Because basil is finicky to grow from seed outdoors—and doesn’t last as long once it gets going—we’re currently on our second planting of basil in the indoor Aerogarden, timed (hopefully) to coincide with the ripening of our larger heirloom tomatoes. Unfortunately, this means we’re currently having to buy basil, as I did for a lemon-basil cake I made for a party this past weekend. Do you have any idea how much basil costs in the store? Either $1.99 for a few limp sprigs packed into a plastic clamshell case, or upward of $3.50 for a “hydroponically grown” (with, incomprehensibly, dirt clods attached to the roots) or living bunch. You’d better believe I’m using every last minuscule leaf of that stuff. All I had left was enough for a sprinkling over this vaguely Greek-inspired pasta, which is good hot but even better cold as a salad. I must say, though, the basil completely made the dish, and may have earned it a spot in our regular rotation once the home-grown basil gets going.
As below it makes about 4 large servings. As previously mentioned, it’s fine hot but even better—in my opinion—cold.

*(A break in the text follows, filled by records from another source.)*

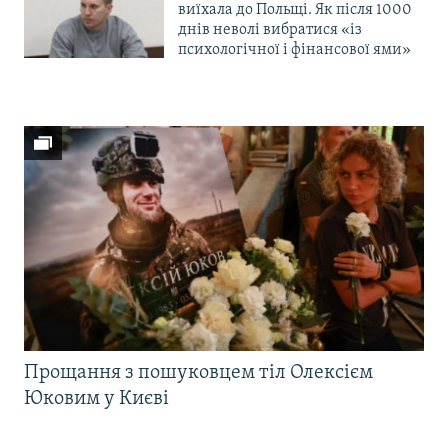
виїхала до Польщі. Як після 1000
днів неволі вибратися «із
психологічної і фінансової ями»
Прощання з пошуковцем тіл Олексієм
Юковим у Києві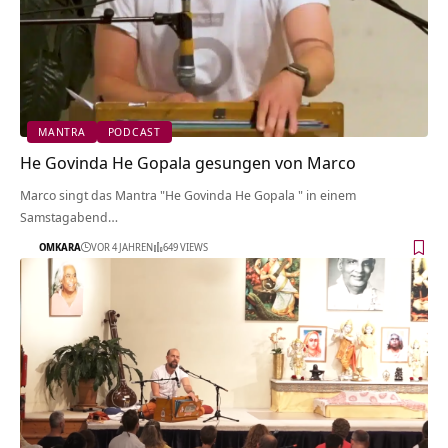
MANTRA
PODCAST
He Govinda He Gopala gesungen von Marco
Marco singt das Mantra "He Govinda He Gopala " in einem
Samstagabend…
OMKARA
VOR 4 JAHREN
649 VIEWS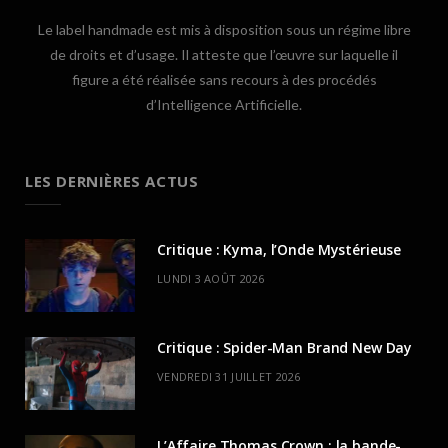
Le label handmade est mis à disposition sous un régime libre
de droits et d’usage. Il atteste que l’œuvre sur laquelle il
figure a été réalisée sans recours à des procédés
d’Intelligence Artificielle.
LES DERNIÈRES ACTUS
Critique : Kyma, l’Onde Mystérieuse
LUNDI 3 AOÛT 2026
Critique : Spider-Man Brand New Day
VENDREDI 31 JUILLET 2026
L’Affaire Thomas Crown : la bande-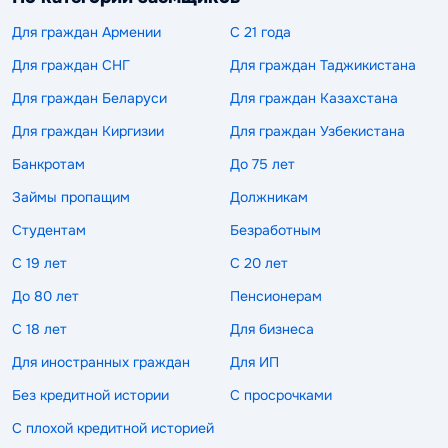
Для граждан Армении
С 21 года
Для граждан СНГ
Для граждан Таджикистана
Для граждан Беларуси
Для граждан Казахстана
Для граждан Киргизии
Для граждан Узбекистана
Банкротам
До 75 лет
Займы пропащим
Должникам
Студентам
Безработным
С 19 лет
С 20 лет
До 80 лет
Пенсионерам
С 18 лет
Для бизнеса
Для иностранных граждан
Для ИП
Без кредитной истории
С просрочками
С плохой кредитной историей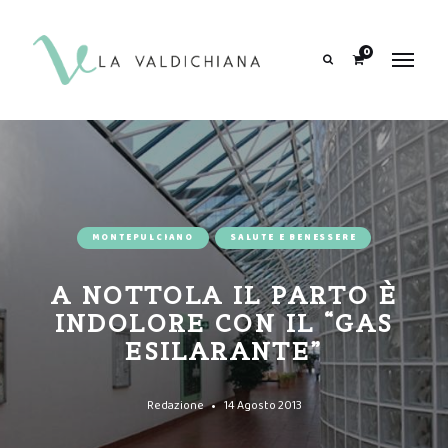
contenuto
0
Search
MONTEPULCIANO
SALUTE E BENESSERE
A NOTTOLA IL PARTO È
INDOLORE CON IL “GAS
ESILARANTE”
Redazione
14 Agosto 2013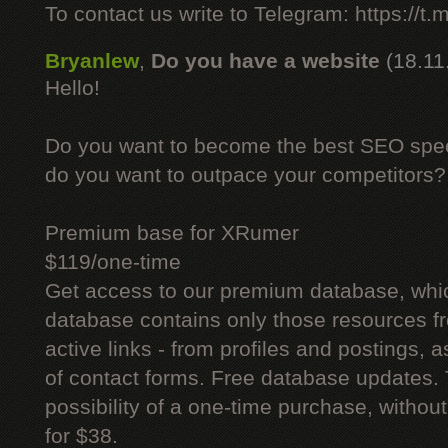
To contact us write to Telegram: https://
Bryanlew
,
Do you have a website
(18.11
Hello!
Do you want to become the best SEO specia
do you want to outpace your competitors?
Premium base for XRumer
$119/one-time
Get access to our premium database, whi
database contains only those resources fr
active links - from profiles and postings, a
of contact forms. Free database updates. 
possibility of a one-time purchase, withou
for $38.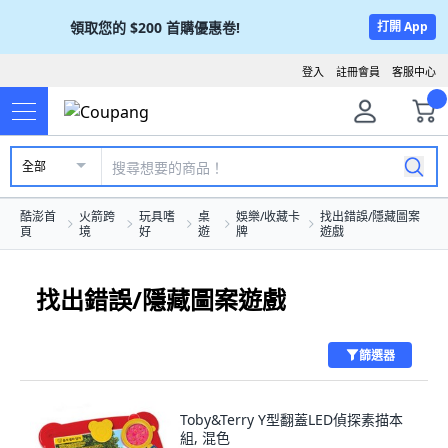
領取您的
$200
首購優惠卷!
打開 App
登入
註冊會員
客服中心
全部
酷澎首
火箭跨
玩具嗜
桌
娛樂/收藏卡
找出錯誤/隱藏圖案
頁
境
好
遊
牌
遊戲
找出錯誤/隱藏圖案遊戲
篩選器
Toby&Terry Y型翻蓋LED偵探素描本
組, 混色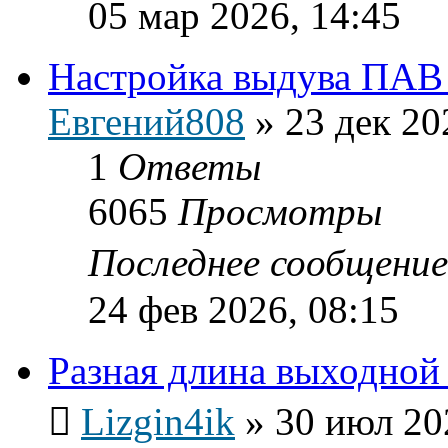
05 мар 2026, 14:45
Настройка выдува ПАВ
Евгений808
»
23 дек 20
1
Ответы
6065
Просмотры
Последнее сообщени
24 фев 2026, 08:15
Разная длина выходной
Lizgin4ik
»
30 июл 20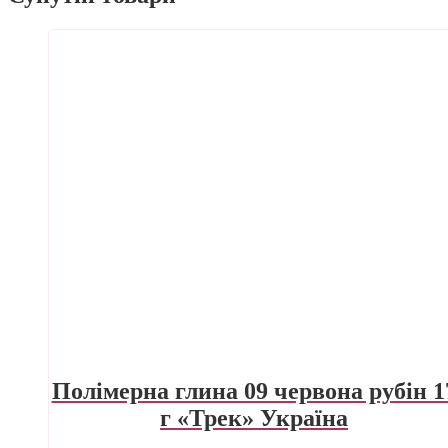
Полімерна глина 09 червона рубін 1
г «Трек» Україна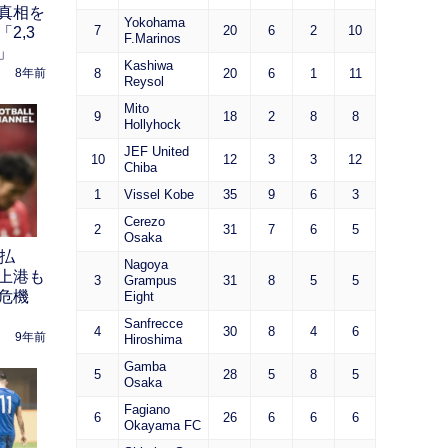
真相を
Yokohama
7
20
6
2
10
2,3
F.Marinos
」
Kashiwa
8
20
6
1
11
8年前
Reysol
Mito
9
18
2
8
8
Hollyhock
JEF United
10
12
3
3
12
Chiba
1
Vissel Kobe
35
9
6
3
Cerezo
2
31
7
6
5
Osaka
未払
Nagoya
上港も
3
Grampus
31
8
5
5
危機
Eight
Sanfrecce
4
30
8
4
6
9年前
Hiroshima
Gamba
5
28
5
8
5
Osaka
Fagiano
6
26
6
6
6
Okayama FC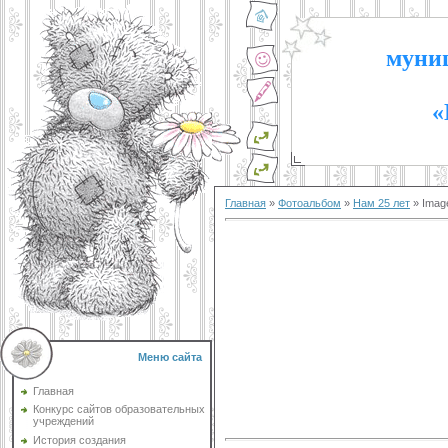
муниц
«
Главная
»
Фотоальбом
»
Нам 25 лет
» Imag
Меню сайта
Главная
Конкурс сайтов образовательных
учреждений
История создания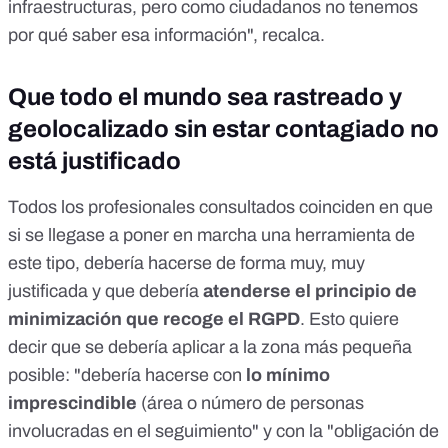
infraestructuras, pero como ciudadanos no tenemos
por qué saber esa información", recalca.
Que todo el mundo sea rastreado y
geolocalizado sin estar contagiado no
está justificado
Todos los profesionales consultados coinciden en que
si se llegase a poner en marcha una herramienta de
este tipo, debería hacerse de forma muy, muy
justificada y que debería
atenderse el principio de
minimización que recoge el RGPD
. Esto quiere
decir que se debería aplicar a la zona más pequeña
posible: "debería hacerse con
lo mínimo
imprescindible
(área o número de personas
involucradas en el seguimiento" y con la "obligación de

• 12 oz. pasta of your choice: $1
• 20-25 kalamata olives, slivered (we buy a big jar of these at Costco—they keep forever in their brine): 50 cents
• 4 T cream: 20 cents
• 4 oz. Parmesan cheese, grated: $1.50
• 2 cloves garlic, chopped: 5 cents
• 3 T olive oil: 18 cents
• A few large handfuls of basil, torn (I’m not counting this since it came out of another budget and we don’t usually buy it): $0
• Juice of 1 1/2-2 lemons, to taste: 60 cents
• Salt & pepper: 2 cents
TOTAL: $4.05/4 = $1.01/serving
Cook the pasta in boiling salted water until al dente. Return to the pot and add the garlic, olive oil, olives, cream, Parmesan, lemon juice, and salt and pepper to taste (you might not need any salt because of the cheese and olives). Serve with a generous sprinkling of torn basil leaves.